This is the only silicone T-hose that we offer, and the ports on it are ~19mm on the side and ~22mm in the middle.

*Breather Hose, 1.8T PCV Check Valve T-Hose, Reinforced Silicone*



Hope that helps!


----------



## jamal_bao (Dec 22, 2008)

that MC Valve Cover on your site has 18mm id. i think it can be stretched to 19mm and is all i need. thanks


----------



## 034Motorsport (Apr 16, 2012)

Early and Late AWP Breather Hose Kits are now back in stock and ready to ship! Thank you for those of you who have been waiting patiently for these kits! 

*Breather Hose Kit, Early MkIV Volkswagen 1.8T AWV/AWW/AWP, Reinforced Silicone*



*Breather Hose Kit, Late MkIV Volkswagen 1.8T AWP, Reinforced Silicone*


----------



## 180dan (Apr 4, 2011)

I have a kit and ddefinitely feel they are the standard for pcv hose replacement. One thing I would suggest is a plug for the "y" coming off the manifold to the brake booster. Your kinda left with an open hose output on the "y" with nothing in the kit to fill it. Most just end up deleting it with a straight piece of hose so maybe that should be included.


----------



## Yareka (Mar 5, 2002)

A 1/4"npt plug fits perfect for what you mentioned, and would complete the kit.


----------



## 034Motorsport (Apr 16, 2012)

180dan said:


> I have a kit and ddefinitely feel they are the standard for pcv hose replacement. One thing I would suggest is a plug for the "y" coming off the manifold to the brake booster. Your kinda left with an open hose output on the "y" with nothing in the kit to fill it. Most just end up deleting it with a straight piece of hose so maybe that should be included.

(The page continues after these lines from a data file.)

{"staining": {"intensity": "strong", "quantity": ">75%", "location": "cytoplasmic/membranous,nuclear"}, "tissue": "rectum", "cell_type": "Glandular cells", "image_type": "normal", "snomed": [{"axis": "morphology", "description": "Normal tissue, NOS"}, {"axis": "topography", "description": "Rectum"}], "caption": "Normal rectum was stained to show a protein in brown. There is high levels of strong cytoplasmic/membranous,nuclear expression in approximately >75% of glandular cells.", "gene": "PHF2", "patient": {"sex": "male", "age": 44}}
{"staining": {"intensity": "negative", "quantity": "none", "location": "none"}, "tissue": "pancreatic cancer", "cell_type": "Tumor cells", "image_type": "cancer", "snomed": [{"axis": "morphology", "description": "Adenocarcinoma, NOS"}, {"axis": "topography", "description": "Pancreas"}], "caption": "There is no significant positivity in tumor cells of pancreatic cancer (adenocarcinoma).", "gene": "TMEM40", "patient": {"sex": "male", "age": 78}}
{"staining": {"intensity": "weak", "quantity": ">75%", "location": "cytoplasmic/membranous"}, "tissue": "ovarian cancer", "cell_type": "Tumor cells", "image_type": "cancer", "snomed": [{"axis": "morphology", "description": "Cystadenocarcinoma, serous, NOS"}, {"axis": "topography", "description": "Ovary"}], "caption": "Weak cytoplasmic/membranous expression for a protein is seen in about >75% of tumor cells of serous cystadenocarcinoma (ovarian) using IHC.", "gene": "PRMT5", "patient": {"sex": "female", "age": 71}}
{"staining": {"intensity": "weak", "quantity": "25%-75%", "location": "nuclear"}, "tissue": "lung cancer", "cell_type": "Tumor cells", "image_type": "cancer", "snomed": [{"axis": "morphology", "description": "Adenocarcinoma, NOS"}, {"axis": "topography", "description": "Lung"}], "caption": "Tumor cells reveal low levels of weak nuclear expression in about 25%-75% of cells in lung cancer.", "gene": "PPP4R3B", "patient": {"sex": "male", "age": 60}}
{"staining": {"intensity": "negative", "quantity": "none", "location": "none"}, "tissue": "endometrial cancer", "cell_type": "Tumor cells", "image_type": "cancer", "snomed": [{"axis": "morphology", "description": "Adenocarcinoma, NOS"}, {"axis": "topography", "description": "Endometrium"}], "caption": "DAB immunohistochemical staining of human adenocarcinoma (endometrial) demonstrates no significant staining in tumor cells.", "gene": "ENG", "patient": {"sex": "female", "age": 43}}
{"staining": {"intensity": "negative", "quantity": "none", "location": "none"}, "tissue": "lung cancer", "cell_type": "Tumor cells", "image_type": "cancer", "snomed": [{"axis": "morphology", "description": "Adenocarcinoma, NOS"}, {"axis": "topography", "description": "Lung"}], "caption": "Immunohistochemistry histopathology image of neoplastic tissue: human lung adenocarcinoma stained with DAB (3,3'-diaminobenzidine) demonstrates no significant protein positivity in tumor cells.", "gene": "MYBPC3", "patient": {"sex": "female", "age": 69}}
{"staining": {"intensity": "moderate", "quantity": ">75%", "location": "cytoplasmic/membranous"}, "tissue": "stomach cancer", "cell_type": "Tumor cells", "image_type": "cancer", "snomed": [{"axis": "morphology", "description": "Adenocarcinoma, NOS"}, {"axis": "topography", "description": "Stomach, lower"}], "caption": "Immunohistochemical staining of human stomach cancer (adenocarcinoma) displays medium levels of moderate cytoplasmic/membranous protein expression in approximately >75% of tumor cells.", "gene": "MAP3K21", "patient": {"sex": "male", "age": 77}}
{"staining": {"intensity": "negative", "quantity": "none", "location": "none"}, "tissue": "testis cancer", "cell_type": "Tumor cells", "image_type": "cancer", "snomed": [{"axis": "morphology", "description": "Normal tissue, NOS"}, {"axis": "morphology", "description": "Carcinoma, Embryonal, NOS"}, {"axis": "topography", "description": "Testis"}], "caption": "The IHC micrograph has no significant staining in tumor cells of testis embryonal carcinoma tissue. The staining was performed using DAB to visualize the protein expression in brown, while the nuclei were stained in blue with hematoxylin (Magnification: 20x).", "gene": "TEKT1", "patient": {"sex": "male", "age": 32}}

Thank you for the suggestion! We should have a replacement hose that will suit your needs; I'll make sure it gets added to our website and linked on the hose kits ASAP. :thumbup:


----------



## tedgram (Jul 2, 2005)

Can pieces of the 1999 - 2002 Audi TT225 (8N) - AMU kit be ordered separately?


----------



## 034Motorsport (Apr 16, 2012)

tedgram said:


> Can pieces of the 1999 - 2002 Audi TT225 (8N) - AMU kit be ordered separately?


For the most part, yes! 

The Valve Cover Breather Hose is available here: http://store.034motorsport.com/breather-hose-valve-cover-audi-tt225-1-8t-amu.html

The Lower Block Breather Hose Assembly is available here: http://store.034motorsport.com/breather-hose-lower-block-breather-mkiv-1-8t-06a-aww-awp-awv-amu.html

We usually don't break the suction pump hoses apart... Were you just looking for the suction pump hoses?

Hope that helps!


----------



## GTIfreak (Mar 25, 2001)

Hoping you can help me with my question.

I bought your breather hose kit for my 2000 Golf 1.8T (AWD code). Today, I was looking around to make sure I can see where everything will connect once I take things apart under the intake manifold. While checking hoses there, I found this crack in one of the hoses:



















My question is: does your kit replace that specific hose or do I need to order this one from a dealer? I searched around trying to find a part number for it, but most searches turn up AWP engine pictures.

Thank you.


----------



## Lehmann108 (Oct 1, 2007)

No, that's a dealer part. The 034 Motorsport replaces the hoses in the PCV system only. I believe that is a vacuum line; part of the brake booster.


----------



## GTIfreak (Mar 25, 2001)

Lehmann108 said:


> No, that's a dealer part. The 034 Motorsport replaces the hoses in the PCV system only. I believe that is a vacuum line; part of the brake booster.


Thank you. 
Actually, that hose is not connected to the brake booster line, but after some searching I found that it goes from the suction jet pump to the PCV valve. 
So, I guess I need to find a replacement for it separately from my 034 kit?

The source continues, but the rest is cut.